Analis mencatat bahwa meredanya kekhawatiran geopolitik membantu mengurangi tekanan di seluruh aset digital, sementara aliran derivatif positif juga mendukung momentum jangka pendek. Katalis utama berikutnya bisa datang dari Federal Reserve AS, khususnya rilis risalah FOMC yang dijadwalkan pada 20 Mei.
Tingkat Harga Ethereum Utama yang Harus Diperhatikan
Dalam waktu dekat, Ethereum mengawasi support di sekitar $2.044. Bertahan di atas level itu dapat membuka pintu untuk pengujian ulang zona resistensi $2.234, sementara penembusan di bawah support dapat mengekspos ETH ke penurunan yang lebih dalam menuju $1.934.
Analis juga mencatat bahwa pertumbuhan berkelanjutan dalam kapitalisasi pasar kripto yang lebih luas di atas $2,57 triliun dapat membantu mengkonfirmasi apakah pemulihan baru-baru ini mewakili pergeseran sentimen yang nyata atau hanya jeda sementara dalam tekanan jual.
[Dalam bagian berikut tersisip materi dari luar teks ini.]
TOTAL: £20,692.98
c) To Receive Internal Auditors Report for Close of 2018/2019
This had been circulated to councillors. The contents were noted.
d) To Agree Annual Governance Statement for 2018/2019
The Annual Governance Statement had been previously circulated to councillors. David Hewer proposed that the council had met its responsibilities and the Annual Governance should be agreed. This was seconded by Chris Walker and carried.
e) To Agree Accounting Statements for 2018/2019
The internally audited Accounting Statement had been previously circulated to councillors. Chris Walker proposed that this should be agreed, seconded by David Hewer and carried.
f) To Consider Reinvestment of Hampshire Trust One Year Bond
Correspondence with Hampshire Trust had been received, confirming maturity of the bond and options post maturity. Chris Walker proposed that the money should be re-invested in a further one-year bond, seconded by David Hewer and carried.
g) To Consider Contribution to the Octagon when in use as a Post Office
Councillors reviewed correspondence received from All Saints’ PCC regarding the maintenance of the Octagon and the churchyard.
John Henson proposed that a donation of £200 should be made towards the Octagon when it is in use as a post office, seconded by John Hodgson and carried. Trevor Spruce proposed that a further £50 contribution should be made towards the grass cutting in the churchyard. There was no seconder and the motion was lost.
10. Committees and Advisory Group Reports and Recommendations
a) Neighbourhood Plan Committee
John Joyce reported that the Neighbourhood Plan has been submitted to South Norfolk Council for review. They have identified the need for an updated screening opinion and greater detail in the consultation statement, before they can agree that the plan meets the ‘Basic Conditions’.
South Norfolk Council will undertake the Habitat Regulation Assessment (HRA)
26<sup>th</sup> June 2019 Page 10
Analis Terpecah Tentang Langkah Ethereum Selanjutnya
Sementara itu, sentimen pasar seputar Ethereum tetap terbagi. Beberapa analis menunjuk pada penguatan fundamental, sementara yang lain memperingatkan bahwa resistensi teknis terus membatasi momentum kenaikan.
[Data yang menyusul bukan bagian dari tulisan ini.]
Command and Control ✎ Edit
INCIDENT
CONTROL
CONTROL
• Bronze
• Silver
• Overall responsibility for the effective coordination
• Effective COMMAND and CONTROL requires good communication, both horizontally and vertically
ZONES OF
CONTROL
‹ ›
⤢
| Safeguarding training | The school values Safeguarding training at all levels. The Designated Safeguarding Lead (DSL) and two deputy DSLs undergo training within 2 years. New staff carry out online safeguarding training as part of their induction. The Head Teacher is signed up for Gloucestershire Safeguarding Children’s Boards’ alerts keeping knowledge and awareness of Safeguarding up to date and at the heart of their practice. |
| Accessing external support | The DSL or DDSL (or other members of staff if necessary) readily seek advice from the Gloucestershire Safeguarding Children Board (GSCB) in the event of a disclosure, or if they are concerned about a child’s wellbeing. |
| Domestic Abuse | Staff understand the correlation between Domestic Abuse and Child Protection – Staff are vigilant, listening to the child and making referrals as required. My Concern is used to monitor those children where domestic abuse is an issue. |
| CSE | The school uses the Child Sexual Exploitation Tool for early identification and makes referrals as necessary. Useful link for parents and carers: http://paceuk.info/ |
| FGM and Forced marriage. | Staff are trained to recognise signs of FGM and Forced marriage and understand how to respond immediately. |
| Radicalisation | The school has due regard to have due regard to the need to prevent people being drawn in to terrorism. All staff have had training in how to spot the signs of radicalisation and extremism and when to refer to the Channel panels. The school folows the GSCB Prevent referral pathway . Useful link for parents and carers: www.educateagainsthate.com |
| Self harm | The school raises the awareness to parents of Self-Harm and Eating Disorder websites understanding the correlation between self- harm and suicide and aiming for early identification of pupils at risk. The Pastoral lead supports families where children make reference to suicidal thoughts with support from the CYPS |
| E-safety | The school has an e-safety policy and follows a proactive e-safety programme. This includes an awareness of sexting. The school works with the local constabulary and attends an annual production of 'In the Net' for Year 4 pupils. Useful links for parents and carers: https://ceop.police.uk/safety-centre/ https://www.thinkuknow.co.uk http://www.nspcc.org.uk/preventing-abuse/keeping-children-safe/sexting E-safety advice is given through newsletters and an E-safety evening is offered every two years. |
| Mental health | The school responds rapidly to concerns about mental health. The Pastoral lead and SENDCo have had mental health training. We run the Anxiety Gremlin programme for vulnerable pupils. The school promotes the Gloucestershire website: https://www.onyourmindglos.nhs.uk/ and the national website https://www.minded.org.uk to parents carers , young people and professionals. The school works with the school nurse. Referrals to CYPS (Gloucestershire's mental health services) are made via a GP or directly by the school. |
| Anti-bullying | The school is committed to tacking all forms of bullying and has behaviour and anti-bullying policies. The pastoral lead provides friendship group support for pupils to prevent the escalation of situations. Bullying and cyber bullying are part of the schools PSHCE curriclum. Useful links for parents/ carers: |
Analis Kamran Asghar menggambarkan struktur Ethereum sebagai “bullish yang bersih”. Dia berpendapat bahwa meningkatnya adopsi, tekanan pertukaran yang rendah, dan tidak adanya divergensi bearish semuanya mendukung dorongan ke atas lainnya.
Menurut analis, berkurangnya tekanan sisi jual pada bursa dikombinasikan dengan peningkatan aktivitas jaringan menunjukkan Ethereum mungkin membangun fondasi yang lebih kuat untuk fase pemulihan.
Di sisi lain, trader Mil Redman memperingatkan bahwa Ethereum saat ini menunjukkan salah satu struktur teknis yang lebih bearish di antara aset kripto utama. Analis berpendapat bahwa zona resistensi netral telah mendorong harga lebih rendah selama pengujian ulang. Ini meningkatkan risiko pergerakan penurunan lainnya jika ETH membentuk posisi terendah yang lebih rendah di sesi mendatang.

Pengamat pasar lainnya, TOBTC, mengatakan Ethereum tetap terjebak dalam kisaran perdagangan yang ketat dan belum memberikan terobosan struktural yang meyakinkan. Analis mengidentifikasi kisaran $2.315 hingga $2.350 sebagai level kritis yang harus direklamasi dan dikonsolidasikan oleh Ethereum di atas sebelum pembalikan yang lebih serius dapat dikonfirmasi.
Singkatnya, prospek beragam menyoroti ketidakpastian seputar arah jangka pendek Ethereum, bahkan ketika narasi jangka panjang seperti tokenisasi dan aktivitas blockchain terkait AI terus menarik ekspektasi bullish untuk tahun 2026.
Terkait: Prediksi Harga Ethereum: Akumulator Februari Terjual ke Penurunan karena ETH Turun 5,5%
Disclaimer: The information presented in this article is for informational and educational purposes only. The article does not constitute financial advice or advice of any kind. Coin Edition is not responsible for any losses incurred as a result of the utilization of content, products, or services mentioned. Readers are advised to exercise caution before taking any action related to the company.